PASSAGE SHOWN:
○ ○ ○ ○ ○

The available values are: Always, hourly, daily, weekly, monthly, yearly and never.
The homepage, for example, is configured to daily by default. These default settings should suit most website owners, but bloggers who publish content frequently may want to adjust some values.
In the last section, you can configure the priority of your content. You can set any value between 0 and 1 — e.g. 0.0, 0.1, 0.2, etc.
Google XML Sitemaps stores your sitemap index at www.yourwebsite.com/sitemap.xml.
The index lists all of the sub-sitemaps for your website — for example, www.yourwebsite.com/sitemap-archives.xml.
Google XML Sitemaps is a flexible sitemap solution that gives you full control over how your sitemaps are generated.
Beginners shouldn’t be scared off by the additional settings, as the default values are fine for most WordPress configurations.
Once Yoast SEO has been activated, you’ll see a new SEO menu in the WordPress admin area.
If Google XML Sitemaps is still activated on your website, Yoast SEO will display a warning in the main dashboard that explains that issues can arise if two WordPress plugins are generating sitemaps.
The two buttons underneath allow you to either disable sitemap functionality in Yoast SEO or deactivate the Google XML Sitemaps WordPress plugin.
In the features tab of the general settings area, you can enable and disable the sitemaps feature.
Clicking on the question mark symbol will show you a link to your sitemap, which is located at www.yourwebsite.com/sitemap_index.xml.
Yoast SEO will generate sitemaps for your posts, pages and post categories. The number of actual sitemaps generated will depend on the number of published URLs on your website.

○ ○ ○ ○ ○

SOURCE DATA:
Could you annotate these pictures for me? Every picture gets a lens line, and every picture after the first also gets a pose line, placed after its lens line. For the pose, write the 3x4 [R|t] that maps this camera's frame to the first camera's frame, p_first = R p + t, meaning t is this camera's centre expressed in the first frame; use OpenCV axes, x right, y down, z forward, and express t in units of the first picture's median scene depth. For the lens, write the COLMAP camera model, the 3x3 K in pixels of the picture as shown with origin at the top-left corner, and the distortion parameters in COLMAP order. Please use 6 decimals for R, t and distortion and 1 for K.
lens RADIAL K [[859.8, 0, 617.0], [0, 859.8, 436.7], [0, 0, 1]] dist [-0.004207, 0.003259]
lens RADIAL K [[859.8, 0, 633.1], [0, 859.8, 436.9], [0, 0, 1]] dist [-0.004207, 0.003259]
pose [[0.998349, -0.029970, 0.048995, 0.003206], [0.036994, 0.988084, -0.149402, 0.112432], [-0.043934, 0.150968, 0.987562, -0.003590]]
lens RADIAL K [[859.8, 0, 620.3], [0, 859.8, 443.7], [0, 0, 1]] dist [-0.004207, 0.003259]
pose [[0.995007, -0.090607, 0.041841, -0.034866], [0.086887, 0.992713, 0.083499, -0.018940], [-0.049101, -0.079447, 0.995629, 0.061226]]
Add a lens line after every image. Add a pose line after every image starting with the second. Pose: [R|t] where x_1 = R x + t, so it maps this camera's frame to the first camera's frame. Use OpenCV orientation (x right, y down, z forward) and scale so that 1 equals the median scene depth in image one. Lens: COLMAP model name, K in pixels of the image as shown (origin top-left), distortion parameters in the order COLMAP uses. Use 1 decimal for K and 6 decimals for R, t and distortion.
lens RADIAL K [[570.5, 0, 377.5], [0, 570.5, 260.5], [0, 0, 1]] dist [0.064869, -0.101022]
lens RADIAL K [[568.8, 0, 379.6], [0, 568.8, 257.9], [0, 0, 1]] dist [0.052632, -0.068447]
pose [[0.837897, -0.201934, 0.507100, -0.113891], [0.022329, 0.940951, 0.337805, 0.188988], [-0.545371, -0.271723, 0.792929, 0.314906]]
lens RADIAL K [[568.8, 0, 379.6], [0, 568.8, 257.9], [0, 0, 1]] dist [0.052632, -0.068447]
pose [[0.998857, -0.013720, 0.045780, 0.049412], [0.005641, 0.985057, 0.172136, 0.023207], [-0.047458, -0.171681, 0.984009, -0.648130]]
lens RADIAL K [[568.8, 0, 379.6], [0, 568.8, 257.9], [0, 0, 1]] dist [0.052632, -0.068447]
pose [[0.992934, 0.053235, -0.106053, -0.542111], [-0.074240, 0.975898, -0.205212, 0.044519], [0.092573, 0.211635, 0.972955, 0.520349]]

○ ○ ○ ○ ○

ABOUT THIS TASK:
In the sitemap passage, at what address is the Yoast SEO sitemap located?

REPLY:
www.yourwebsite.com/sitemap_index.xml